In a shocking instance of cyber crime, an alleged fake website in the name of the National Energy Commission, shown as having its office in Bangalore, has been detected. Those behind the cleverly camouflaged web-portal are suspected to have cheated many job aspirants.

The website describes in great detail the function of the “government body”, claiming that it is responsible for formulation of policies and programmes necessary for popularising the application of various non-conventional and renewable sources of energy in the country. It then claims to be implementing projects pertaining to utilisation of solar energy, bio-gas, micro-hydal, bio-mass energy and related areas.

The website, in its “activities” link, also mentions that the department is acting as a nodal agency to implement the various Central and State-sponsored schemes or projects in the area of renewable energy.

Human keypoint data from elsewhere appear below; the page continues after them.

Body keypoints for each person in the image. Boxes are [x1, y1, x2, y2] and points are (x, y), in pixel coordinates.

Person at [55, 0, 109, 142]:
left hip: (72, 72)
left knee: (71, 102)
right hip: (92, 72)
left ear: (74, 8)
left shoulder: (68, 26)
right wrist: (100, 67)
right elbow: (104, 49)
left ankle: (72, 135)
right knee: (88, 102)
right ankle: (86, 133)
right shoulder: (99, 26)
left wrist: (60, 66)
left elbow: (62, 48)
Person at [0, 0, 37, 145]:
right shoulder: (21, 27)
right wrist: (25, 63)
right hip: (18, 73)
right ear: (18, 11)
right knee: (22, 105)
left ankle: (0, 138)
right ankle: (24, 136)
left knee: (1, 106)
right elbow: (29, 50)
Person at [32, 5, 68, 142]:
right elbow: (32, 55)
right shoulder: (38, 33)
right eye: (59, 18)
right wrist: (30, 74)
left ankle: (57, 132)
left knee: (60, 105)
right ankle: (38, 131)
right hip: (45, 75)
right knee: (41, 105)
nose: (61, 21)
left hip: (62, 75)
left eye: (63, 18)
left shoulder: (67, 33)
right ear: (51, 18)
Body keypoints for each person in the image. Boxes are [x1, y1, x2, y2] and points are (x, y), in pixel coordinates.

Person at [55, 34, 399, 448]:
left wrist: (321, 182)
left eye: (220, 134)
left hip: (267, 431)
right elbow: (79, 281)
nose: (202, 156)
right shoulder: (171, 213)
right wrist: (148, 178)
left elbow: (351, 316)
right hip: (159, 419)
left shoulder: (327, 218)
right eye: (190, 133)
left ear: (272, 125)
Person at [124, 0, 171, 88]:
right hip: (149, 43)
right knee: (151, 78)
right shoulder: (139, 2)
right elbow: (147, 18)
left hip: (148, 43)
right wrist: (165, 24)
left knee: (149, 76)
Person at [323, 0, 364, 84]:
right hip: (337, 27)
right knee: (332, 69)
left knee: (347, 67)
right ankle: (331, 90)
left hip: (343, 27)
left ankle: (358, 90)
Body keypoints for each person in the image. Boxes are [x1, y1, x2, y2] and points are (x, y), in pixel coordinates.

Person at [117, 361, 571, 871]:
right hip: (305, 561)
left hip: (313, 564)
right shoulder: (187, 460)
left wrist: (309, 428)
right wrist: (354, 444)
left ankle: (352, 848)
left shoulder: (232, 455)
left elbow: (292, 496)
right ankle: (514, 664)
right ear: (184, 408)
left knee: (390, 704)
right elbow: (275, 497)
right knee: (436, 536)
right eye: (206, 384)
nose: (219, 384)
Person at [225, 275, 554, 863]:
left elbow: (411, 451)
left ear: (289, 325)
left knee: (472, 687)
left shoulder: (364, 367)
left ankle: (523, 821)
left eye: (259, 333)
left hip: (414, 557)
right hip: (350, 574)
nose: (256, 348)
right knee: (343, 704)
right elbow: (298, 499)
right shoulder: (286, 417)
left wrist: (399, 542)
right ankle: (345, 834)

The fake website, which bears an alleged National Energy Commission logo, was apparently registered in September last year, through an Internet address opened on a popular email service provider. It was updated till November, 2011, and is valid till September this year. It claims that the National Energy Commission, a Government of India body, has its office at Housa Halli in Bangalore. The website has several links showcasing various activities, such as research, “energies,” links for uploading documents, and links for downloading admit cards for allegedly conducted examinations.

A complaint in this regard, lodged by the Ministry of New and Renewable Energy with the Cyber Crime Cell of the Delhi Police on Thursday states: “This Ministry being the nodal Ministry for all Renewable Energy programmes and activities in India isn’t aware of any such Commission set up by the Government of India or any of the State Governments. We have doubts that this may [be] a bogus entity involved in fraudulent activities, as it can be seen in the website that they are inviting applications for a number of jobs, including 45 public relations officers.”

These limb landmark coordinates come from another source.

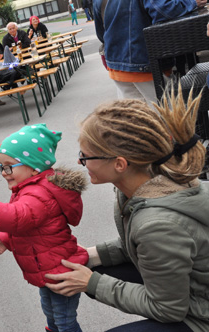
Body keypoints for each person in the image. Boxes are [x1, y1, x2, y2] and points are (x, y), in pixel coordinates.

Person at [44, 91, 209, 332]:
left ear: (120, 164)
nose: (81, 162)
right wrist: (92, 255)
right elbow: (144, 247)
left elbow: (169, 309)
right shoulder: (148, 182)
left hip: (200, 314)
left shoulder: (156, 224)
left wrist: (92, 283)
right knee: (90, 267)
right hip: (193, 286)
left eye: (85, 156)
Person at [0, 124, 88, 332]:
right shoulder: (29, 189)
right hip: (49, 270)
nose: (4, 173)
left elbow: (16, 217)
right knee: (52, 314)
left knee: (64, 322)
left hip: (60, 271)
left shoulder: (38, 194)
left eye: (9, 166)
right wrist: (7, 239)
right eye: (1, 167)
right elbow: (30, 224)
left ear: (33, 167)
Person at [93, 0, 202, 104]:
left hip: (116, 65)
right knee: (166, 118)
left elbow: (101, 33)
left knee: (134, 120)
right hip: (145, 64)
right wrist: (191, 2)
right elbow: (163, 10)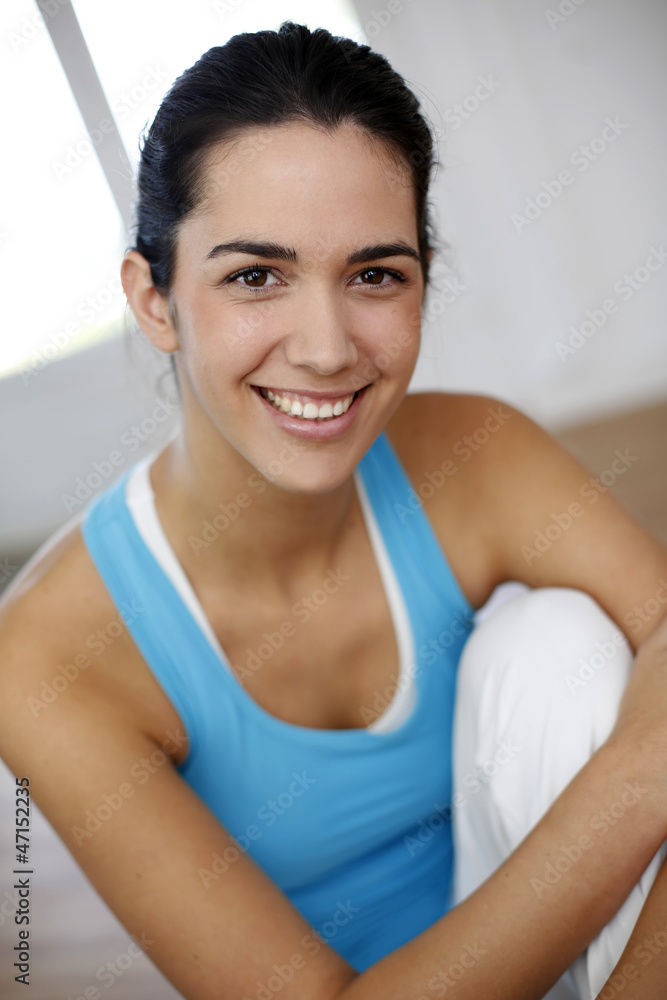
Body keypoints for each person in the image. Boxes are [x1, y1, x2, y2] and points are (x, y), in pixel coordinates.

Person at [1, 21, 667, 1000]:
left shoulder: (476, 455)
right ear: (154, 299)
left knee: (558, 640)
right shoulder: (44, 657)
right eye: (255, 276)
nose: (324, 347)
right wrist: (643, 775)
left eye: (373, 275)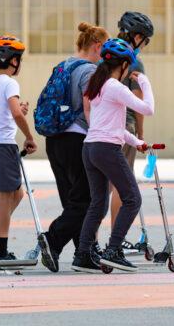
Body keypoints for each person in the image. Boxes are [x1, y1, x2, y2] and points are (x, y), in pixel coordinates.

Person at [71, 38, 154, 273]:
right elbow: (148, 109)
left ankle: (83, 255)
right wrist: (145, 82)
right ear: (125, 66)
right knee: (133, 199)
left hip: (90, 148)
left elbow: (110, 126)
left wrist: (136, 141)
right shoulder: (116, 87)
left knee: (97, 204)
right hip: (106, 150)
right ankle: (113, 251)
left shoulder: (98, 87)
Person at [41, 22, 109, 272]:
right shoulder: (90, 71)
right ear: (98, 46)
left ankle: (84, 253)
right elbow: (90, 108)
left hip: (54, 140)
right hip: (77, 139)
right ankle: (52, 240)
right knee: (89, 200)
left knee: (73, 200)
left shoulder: (63, 65)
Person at [0, 35, 39, 262]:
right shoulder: (11, 83)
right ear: (13, 61)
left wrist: (15, 111)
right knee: (5, 197)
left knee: (17, 193)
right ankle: (0, 250)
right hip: (3, 144)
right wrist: (29, 136)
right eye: (19, 59)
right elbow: (14, 113)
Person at [110, 11, 154, 251]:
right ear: (137, 37)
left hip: (101, 127)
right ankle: (117, 240)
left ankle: (92, 243)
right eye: (145, 41)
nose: (144, 46)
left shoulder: (105, 55)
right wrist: (140, 134)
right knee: (122, 183)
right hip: (124, 125)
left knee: (101, 187)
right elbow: (138, 101)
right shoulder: (133, 61)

Interestingly, the website allegedly posted a cleverly drafted elaborate advertisement shown to have been released in November, 2011, seeking applications for the post of PROs, besides those of assistant area promotion officers and assistant accounts officers.

It also showed various categories of vacancies and invited only online applications.

The eligible candidates were instructed to download call letters and information handouts from the website itself, stating that no hard copies of the call letters would be sent by post. While taking the test, the candidates were supposed to bring the call letters along with demand drafts allegedly for Rs. 150 and Rs. 200, as per the category under which they fell, without which they wouldn’t be allowed to take the examination.

“Applications have been invited online, and they have no postal mailing contact address, which again strengthens our doubts regarding the genuineness of this entity. This Commission is conducting exams also and receiving payments. We have downloaded certain documents from the website which are self-explanatory,” said the complaint, seeking verification of the genuineness of the commission to prevent cheating, if any.

On the basis of the complaint, the Cyber Crime Cell has registered a case under Section 66 of the Information Technology Act.

“We have registered a First Information Report and are conducting an enquiry to ascertain facts,” said a police officer.